Athletics can’t ever come before the safety of students.
If that message wasn’t obvious before today, it should be coming through loud and clear after the release of former FBI director Louis J. Freeh’s report regarding the child-sex-abuse scandal involving former Pennsylvania State University assistant football coach Jerry Sandusky.
The report, released Thursday morning, accuses Penn State administrative leaders of “total and consistent disregard ... for the safety and welfare of Sandusky’s child victims.”
It specifically implicates former Penn State President Graham Spanier, athletic director Timothy Curley (who remains on administrative leave), former Vice President Gary Schultz, and the late former head football coach, Joe Paterno, for having “failed to protect against a child sexual predator harming children for over a decade.”
Despite learning of sex-abuse accusations against Sandusky in 1998, Curley, Paterno, Schultz, and Spanier held off alerting the university’s board of trustees to the investigation once the district attorney filed no charges against the assistant coach.

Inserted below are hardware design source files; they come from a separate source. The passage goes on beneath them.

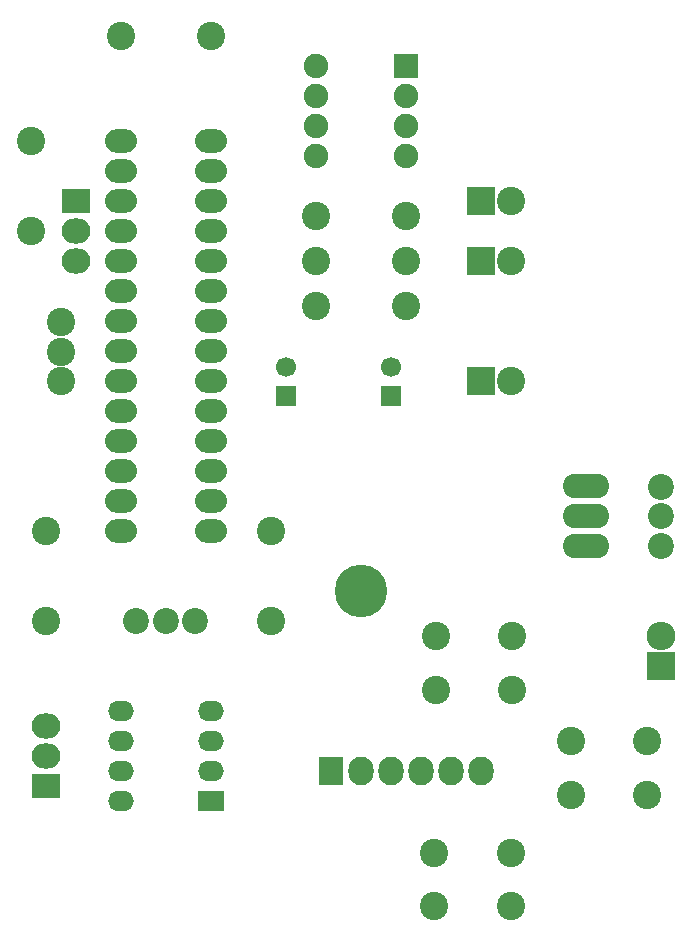
<source format=gbr>
G04 #@! TF.FileFunction,Soldermask,Top*
%FSLAX46Y46*%
G04 Gerber Fmt 4.6, Leading zero omitted, Abs format (unit mm)*
G04 Created by KiCad (PCBNEW 4.0.2+dfsg1-stable) date mer. 16 août 2017 22:41:30 CEST*
%MOMM*%
G01*
G04 APERTURE LIST*
%ADD10C,0.100000*%
%ADD11R,2.432000X2.432000*%
%ADD12O,2.432000X2.432000*%
%ADD13R,1.700000X1.700000*%
%ADD14C,1.700000*%
%ADD15R,2.400000X2.400000*%
%ADD16C,2.400000*%
%ADD17R,2.127200X2.432000*%
%ADD18O,2.127200X2.432000*%
%ADD19C,2.200000*%
%ADD20R,2.432000X2.127200*%
%ADD21O,2.432000X2.127200*%
%ADD22C,2.398980*%
%ADD23R,2.076400X2.076400*%
%ADD24C,2.076400*%
%ADD25R,2.178000X1.700000*%
%ADD26O,2.178000X1.700000*%
%ADD27O,2.700000X2.000000*%
%ADD28O,3.900120X2.099260*%
%ADD29C,4.464000*%
G04 APERTURE END LIST*
D10*
D11*
X236220000Y-118110000D03*
D12*
X236220000Y-115570000D03*
D13*
X213360000Y-95250000D03*
D14*
X213360000Y-92750000D03*
D13*
X204470000Y-95250000D03*
D14*
X204470000Y-92750000D03*
D15*
X220980000Y-93980000D03*
D16*
X223520000Y-93980000D03*
D15*
X220980000Y-83820000D03*
D16*
X223520000Y-83820000D03*
D15*
X220980000Y-78740000D03*
D16*
X223520000Y-78740000D03*
D17*
X208280000Y-127000000D03*
D18*
X210820000Y-127000000D03*
X213360000Y-127000000D03*
X215900000Y-127000000D03*
X218440000Y-127000000D03*
X220980000Y-127000000D03*
D19*
X236220000Y-107910000D03*
X236220000Y-105410000D03*
X236220000Y-102910000D03*
D20*
X184150000Y-128270000D03*
D21*
X184150000Y-125730000D03*
X184150000Y-123190000D03*
D22*
X207010000Y-87630000D03*
X214630000Y-87630000D03*
X207010000Y-83820000D03*
X214630000Y-83820000D03*
X207010000Y-80010000D03*
X214630000Y-80010000D03*
X184150000Y-114300000D03*
X184150000Y-106680000D03*
X203200000Y-114300000D03*
X203200000Y-106680000D03*
X182880000Y-81280000D03*
X182880000Y-73660000D03*
X198120000Y-64770000D03*
X190500000Y-64770000D03*
D16*
X223520000Y-133930000D03*
X223520000Y-138430000D03*
X217020000Y-133930000D03*
X217020000Y-138430000D03*
X228600000Y-128960000D03*
X228600000Y-124460000D03*
X235100000Y-128960000D03*
X235100000Y-124460000D03*
X217170000Y-120070000D03*
X217170000Y-115570000D03*
X223670000Y-120070000D03*
X223670000Y-115570000D03*
D19*
X196810000Y-114300000D03*
X194310000Y-114300000D03*
X191810000Y-114300000D03*
D23*
X214630000Y-67310000D03*
D24*
X214630000Y-69850000D03*
X214630000Y-72390000D03*
X214630000Y-74930000D03*
X207010000Y-74930000D03*
X207010000Y-72390000D03*
X207010000Y-69850000D03*
X207010000Y-67310000D03*
D25*
X198120000Y-129540000D03*
D26*
X198120000Y-127000000D03*
X198120000Y-124460000D03*
X198120000Y-121920000D03*
X190500000Y-121920000D03*
X190500000Y-124460000D03*
X190500000Y-127000000D03*
X190500000Y-129540000D03*
D16*
X185420000Y-93980000D03*
X185420000Y-91480000D03*
X185420000Y-88980000D03*
D27*
X190500000Y-73660000D03*
X190500000Y-76200000D03*
X190500000Y-78740000D03*
X190500000Y-81280000D03*
X190500000Y-83820000D03*
X190500000Y-86360000D03*
X190500000Y-88900000D03*
X190500000Y-91440000D03*
X190500000Y-93980000D03*
X190500000Y-96520000D03*
X190500000Y-99060000D03*
X190500000Y-101600000D03*
X190500000Y-104140000D03*
X190500000Y-106680000D03*
X198120000Y-106680000D03*
X198120000Y-104140000D03*
X198120000Y-101600000D03*
X198120000Y-99060000D03*
X198120000Y-96520000D03*
X198120000Y-93980000D03*
X198120000Y-91440000D03*
X198120000Y-88900000D03*
X198120000Y-86360000D03*
X198120000Y-83820000D03*
X198120000Y-81280000D03*
X198120000Y-78740000D03*
X198120000Y-76200000D03*
X198120000Y-73660000D03*
D28*
X229870000Y-105410000D03*
X229870000Y-102870000D03*
X229870000Y-107950000D03*
D20*
X186690000Y-78740000D03*
D21*
X186690000Y-81280000D03*
X186690000Y-83820000D03*
D29*
X210820000Y-111760000D03*
M02*

</source>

After then-graduate assistant coach Mike McQueary allegedly witnessed Sandusky assaulting a young boy in a shower on campus in 2001, the four men corresponded again, deciding against telling the state Department of Welfare in favor of offering Sandusky “professional help.” In an email, Spanier replied, “This approach is acceptable to me. The only downside for us is if the message isn’t ‘heard’ and acted upon, and then we become vulnerable for not having reported it.”
The report concludes that Curley, Paterno, Schultz, and Spanier “concealed critical facts” from the authorities in fear of any potential negative publicity. (Oh, the irony.)